### ABOUT THIS TASK:
Each record should be copied exactly into the answer, and no picture should go with it.

(Dataset entries)
****
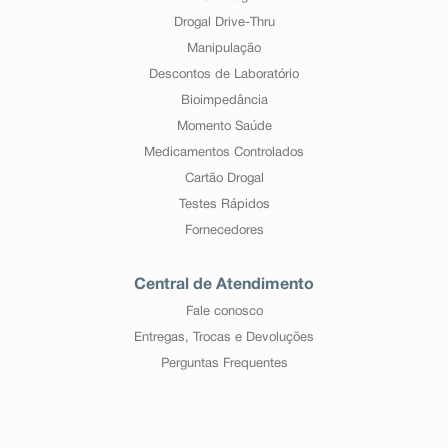
Drogal Drive-Thru
Manipulação
Descontos de Laboratório
Bioimpedância
Momento Saúde
Medicamentos Controlados
Cartão Drogal
Testes Rápidos
Fornecedores
Central de Atendimento
Fale conosco
Entregas, Trocas e Devoluções
Perguntas Frequentes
****
### RESPONSE TO THE EXERCISE:
Drogal Drive-Thru
Manipulação
Descontos de Laboratório
Bioimpedância
Momento Saúde
Medicamentos Controlados
Cartão Drogal
Testes Rápidos
Fornecedores
Central de Atendimento
Fale conosco
Entregas, Trocas e Devoluções
Perguntas Frequentes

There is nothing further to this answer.